North West Reads Book 2: Film Stars Don’t Die in Liverpool by Peter Turner
Our North West Reads series is celebrating authors from Lancashire and the North West. For our second book, we have this enlightening memoir.
In May 1978 Peter Turner, a young actor from a working class family from Liverpool, met and began a relationship with a woman who would change his life forever. Gloria Grahame, Hollywood star of the 1940s and 50s, was renting the bottom floor of a house in London where he was living. They would pass each other on the stairs, but after Grahame borrowed one of his shirts after her one had got stained, they got properly acquainted and became friends.
She was an Academy Award winner but by the late 70s had not made a film for some years; she was still recognised and had fans, but her public profile had faded. She was starring in a play at a theatre in Watford, Somerset Maugham’s Rain, and the subsequent attention from fans and the press would lead to further work in London. Turner mentions in his afterword that in an age before DVDs and You Tube he did not really know any of her films, though he did remember watching Cecil B. DeMille’s Greatest Show on Earth on the TV as a child (Turner was 30 years younger than Grahame). They became good friends and then lovers which took Turner to New York and to California, where he met her family.
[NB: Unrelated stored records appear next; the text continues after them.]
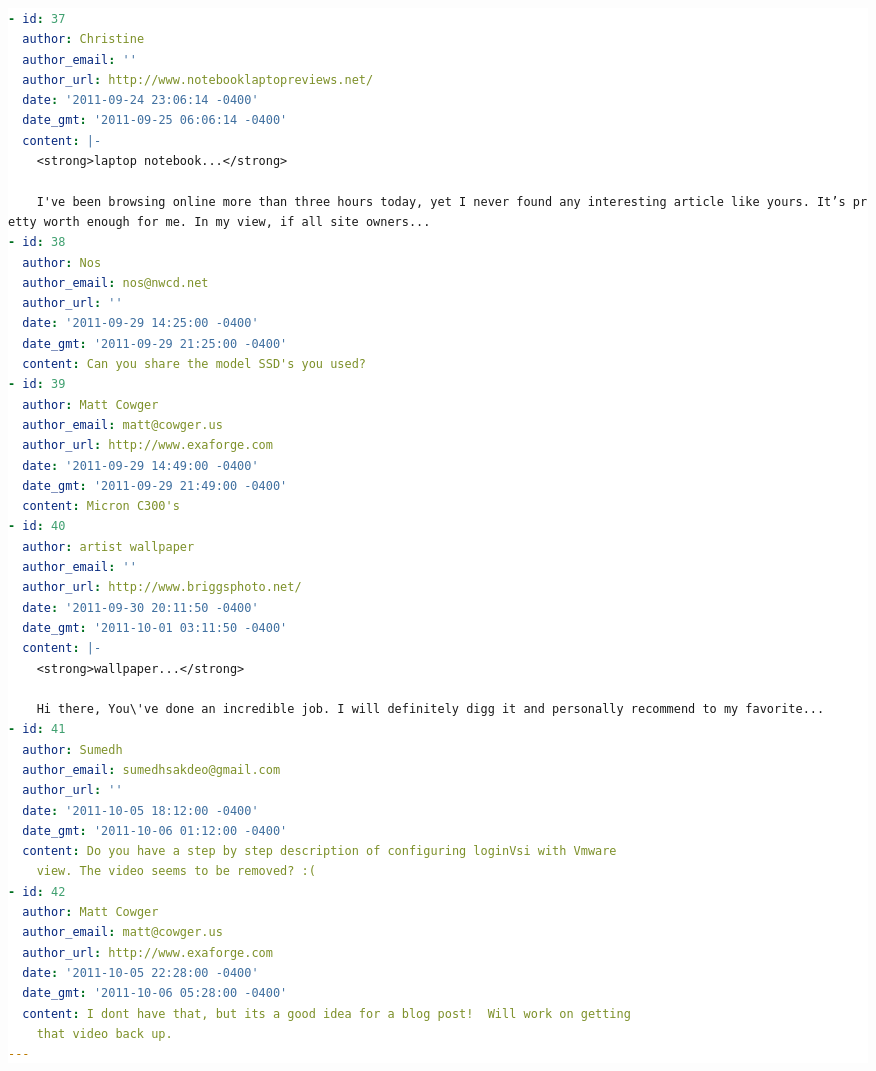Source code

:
 ```yaml
- id: 37
  author: Christine
  author_email: ''
  author_url: http://www.notebooklaptopreviews.net/
  date: '2011-09-24 23:06:14 -0400'
  date_gmt: '2011-09-25 06:06:14 -0400'
  content: |-
    <strong>laptop notebook...</strong>

    I've been browsing online more than three hours today, yet I never found any interesting article like yours. It’s pretty worth enough for me. In my view, if all site owners...
- id: 38
  author: Nos
  author_email: nos@nwcd.net
  author_url: ''
  date: '2011-09-29 14:25:00 -0400'
  date_gmt: '2011-09-29 21:25:00 -0400'
  content: Can you share the model SSD's you used?
- id: 39
  author: Matt Cowger
  author_email: matt@cowger.us
  author_url: http://www.exaforge.com
  date: '2011-09-29 14:49:00 -0400'
  date_gmt: '2011-09-29 21:49:00 -0400'
  content: Micron C300's
- id: 40
  author: artist wallpaper
  author_email: ''
  author_url: http://www.briggsphoto.net/
  date: '2011-09-30 20:11:50 -0400'
  date_gmt: '2011-10-01 03:11:50 -0400'
  content: |-
    <strong>wallpaper...</strong>

    Hi there, You\'ve done an incredible job. I will definitely digg it and personally recommend to my favorite...
- id: 41
  author: Sumedh
  author_email: sumedhsakdeo@gmail.com
  author_url: ''
  date: '2011-10-05 18:12:00 -0400'
  date_gmt: '2011-10-06 01:12:00 -0400'
  content: Do you have a step by step description of configuring loginVsi with Vmware
    view. The video seems to be removed? :(
- id: 42
  author: Matt Cowger
  author_email: matt@cowger.us
  author_url: http://www.exaforge.com
  date: '2011-10-05 22:28:00 -0400'
  date_gmt: '2011-10-06 05:28:00 -0400'
  content: I dont have that, but its a good idea for a blog post!  Will work on getting
    that video back up.
---
```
Grahame thought Liverpool sounded exotic and claimed it was the most romantic place on earth when she finally visited the city (interesting as the seventies and eighties saw Liverpool plagued by industrial decline, unemployment and deprivation. In 1981 there were riots). One her visits she met Turner’s family, getting to know them well and even going on holiday to Wales with Turner’s brother Joe and his wife Jessie.
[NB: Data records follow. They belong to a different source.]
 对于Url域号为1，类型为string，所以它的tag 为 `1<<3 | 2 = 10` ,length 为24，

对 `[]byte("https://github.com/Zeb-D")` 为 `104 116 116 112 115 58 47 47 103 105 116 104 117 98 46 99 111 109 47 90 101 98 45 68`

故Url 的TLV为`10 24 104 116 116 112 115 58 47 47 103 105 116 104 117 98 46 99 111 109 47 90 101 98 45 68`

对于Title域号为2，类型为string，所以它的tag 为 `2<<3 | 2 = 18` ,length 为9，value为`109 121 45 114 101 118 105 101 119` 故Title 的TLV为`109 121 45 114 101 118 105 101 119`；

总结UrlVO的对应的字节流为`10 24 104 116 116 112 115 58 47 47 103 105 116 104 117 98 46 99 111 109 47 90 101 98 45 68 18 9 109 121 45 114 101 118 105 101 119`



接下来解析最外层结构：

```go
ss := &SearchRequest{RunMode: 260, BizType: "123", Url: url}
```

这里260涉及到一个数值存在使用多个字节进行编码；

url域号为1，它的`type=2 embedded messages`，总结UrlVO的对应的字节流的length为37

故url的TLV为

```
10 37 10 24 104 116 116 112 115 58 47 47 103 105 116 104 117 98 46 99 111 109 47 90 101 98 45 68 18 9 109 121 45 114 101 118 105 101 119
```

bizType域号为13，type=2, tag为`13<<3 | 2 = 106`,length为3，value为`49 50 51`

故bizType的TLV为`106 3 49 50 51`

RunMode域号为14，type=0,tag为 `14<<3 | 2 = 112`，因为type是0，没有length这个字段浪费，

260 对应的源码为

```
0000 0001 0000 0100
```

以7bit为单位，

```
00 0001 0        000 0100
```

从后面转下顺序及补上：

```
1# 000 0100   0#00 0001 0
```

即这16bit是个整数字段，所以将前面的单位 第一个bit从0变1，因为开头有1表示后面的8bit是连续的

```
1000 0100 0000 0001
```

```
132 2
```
Grahame was the daughter of a Scottish mother, who had studied at the Royal Academy of Dramatic Art, and an English father. They had married, emigrated to Canada and then to the US. Though an American it was clear that Grahame was very fond of Britain and her family roots here. She loved the theatre but had moved on to Hollywood and worked with some of the most famous film directors of the time, such as Fritz Lang, Vincent Minnelli and Frank Capra. She became known for roles in film noir playing floozies, gangster’s molls and tarts with a heart. In what has become a regular favourite at Christmas, It’s a Wonderful Life, she plays good time girl Violet Bick, and she was the girl who couldn’t say No in Oklahoma! She was a successful actress and a star but, as Turner notes, she had a greater respect for the theatre and this was the place she really wanted to be.
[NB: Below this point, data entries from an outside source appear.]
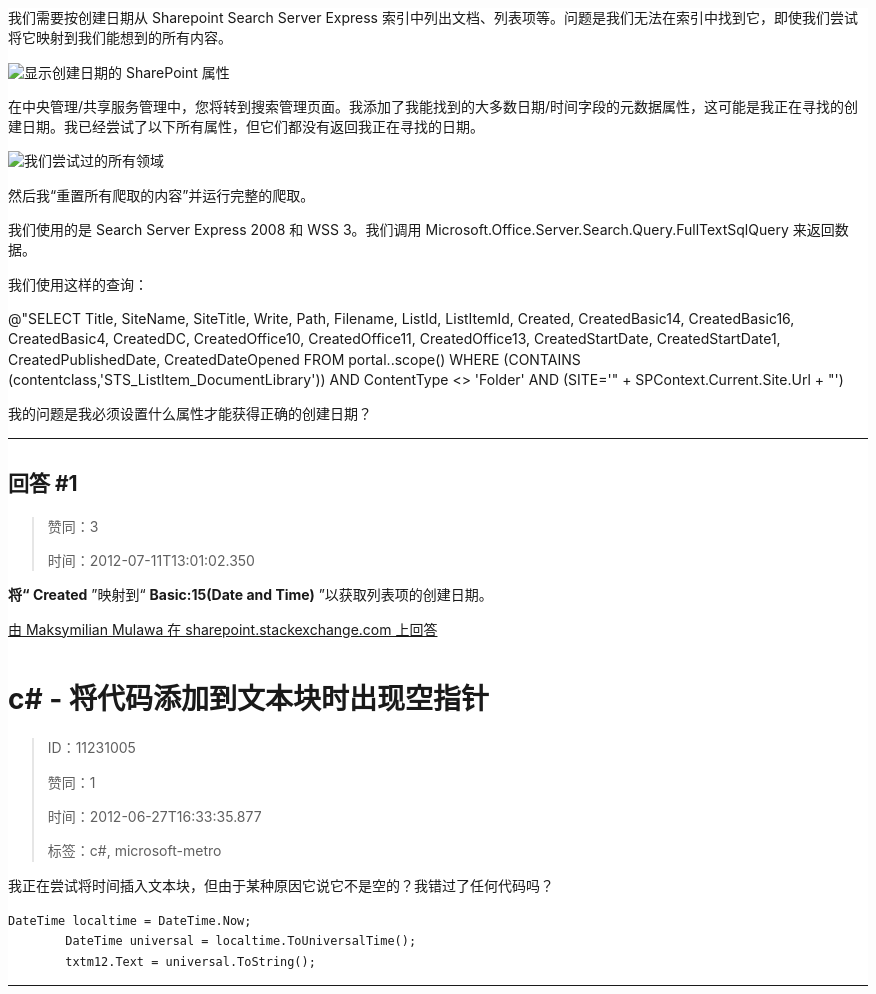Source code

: 我们需要按创建日期从 Sharepoint Search Server Express 索引中列出文档、列表项等。问题是我们无法在索引中找到它，即使我们尝试将它映射到我们能想到的所有内容。

![显示创建日期的 SharePoint 属性](../Images/a84a1679fd8755412a404fb4493047ee.png)

在中央管理/共享服务管理中，您将转到搜索管理页面。我添加了我能找到的大多数日期/时间字段的元数据属性，这可能是我正在寻找的创建日期。我已经尝试了以下所有属性，但它们都没有返回我正在寻找的日期。

![我们尝试过的所有领域](../Images/407b3806b206b15a479b245a98a735d7.png)

然后我“重置所有爬取的内容”并运行完整的爬取。

我们使用的是 Search Server Express 2008 和 WSS 3。我们调用 Microsoft.Office.Server.Search.Query.FullTextSqlQuery 来返回数据。

我们使用这样的查询：

@"SELECT Title, SiteName, SiteTitle, Write, Path, Filename, ListId, ListItemId, Created, CreatedBasic14, CreatedBasic16, CreatedBasic4, CreatedDC, CreatedOffice10, CreatedOffice11, CreatedOffice13, CreatedStartDate, CreatedStartDate1, CreatedPublishedDate, CreatedDateOpened FROM portal..scope() WHERE (CONTAINS (contentclass,'STS_ListItem_DocumentLibrary')) AND ContentType <> 'Folder' AND (SITE='" + SPContext.Current.Site.Url + "')

我的问题是我必须设置什么属性才能获得正确的创建日期？

* * *

## 回答 #1

> 赞同：3
> 
> 时间：2012-07-11T13:01:02.350

**将“ Created** ”映射到“ **Basic:15(Date and Time)** ”以获取列表项的创建日期。

[由 Maksymilian Mulawa 在 sharepoint.stackexchange.com 上回答](https://sharepoint.stackexchange.com/questions/40027/what-field-contains-the-created-date-in-a-sharepoint-search-index/40106#40106)

# c# - 将代码添加到文本块时出现空指针

> ID：11231005
> 
> 赞同：1
> 
> 时间：2012-06-27T16:33:35.877
> 
> 标签：c#, microsoft-metro

我正在尝试将时间插入文本块，但由于某种原因它说它不是空的？我错过了任何代码吗？

```
DateTime localtime = DateTime.Now;
        DateTime universal = localtime.ToUniversalTime();
        txtm12.Text = universal.ToString(); 
```

* * *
This beautiful and tragic memoir focusses on Peter and Gloria’s relationship and on Gloria’s last visit to Liverpool in the autumn of 1981. Peter and Gloria’s relationship had been going well; both were working hard, travelling between the US and Britain. Eventually they moved in together in an apartment in New York. However in 1981 Gloria became secretive and snappy with Peter, much to his bewilderment. Finally, after a major row, Peter decided the relationship had come to an end. He thought she had tired of him and wanted him to go. He returned to Britain and got a part in Alan Bleasdale’s play, Having a Ball, a comedy set in a vasectomy clinic which was being performed in Liverpool at the Playhouse Theatre. Then late in 1981 Peter received a phone call from Lancaster. It was about Gloria. They had not been in contact since they split up and he had not known that Gloria was back in Britain. She was playing the role of Martha in Who’s Afraid of Virginia Woolf at the Dukes Theatre in Lancaster. During the run she collapsed and had been taken to hospital. The caller told Peter she was seriously ill and could he come urgently. Gloria dismissed her illness as being just gas, but it was actually an advanced stage of cancer and she was very sick. Peter, Joe and Jessie took her back to Liverpool where the family cared for her as best they could. She was refusing medical treatment as she did not trust doctors; Peter’s mother, a formidable Liverpudlian matriarch, was about to travel to Australia with Peter’s father to see one of her other sons, Billy, and was already fretting over the trip. She declared that she would be going nowhere while there was a dying woman in her house. Peter finds himself under pressure to both help Gloria and ensure his parents make their trip to Australia. Knowing that Gloria would be upset he calls her sister, Joy, and then two of her children, Tim and Paulette, to come and help their mother. It is not long after Gloria’s children arrive in Liverpool that Peter and Gloria part for the final time.
Peter Turner’s memoir was published in 1986 and in 2017 it became a film starring Jamie Bell and Annette Bening. To compliment this film the BFI presented a retrospective of Graham’s films and career, recognising her as one of the great actresses of the twentieth century.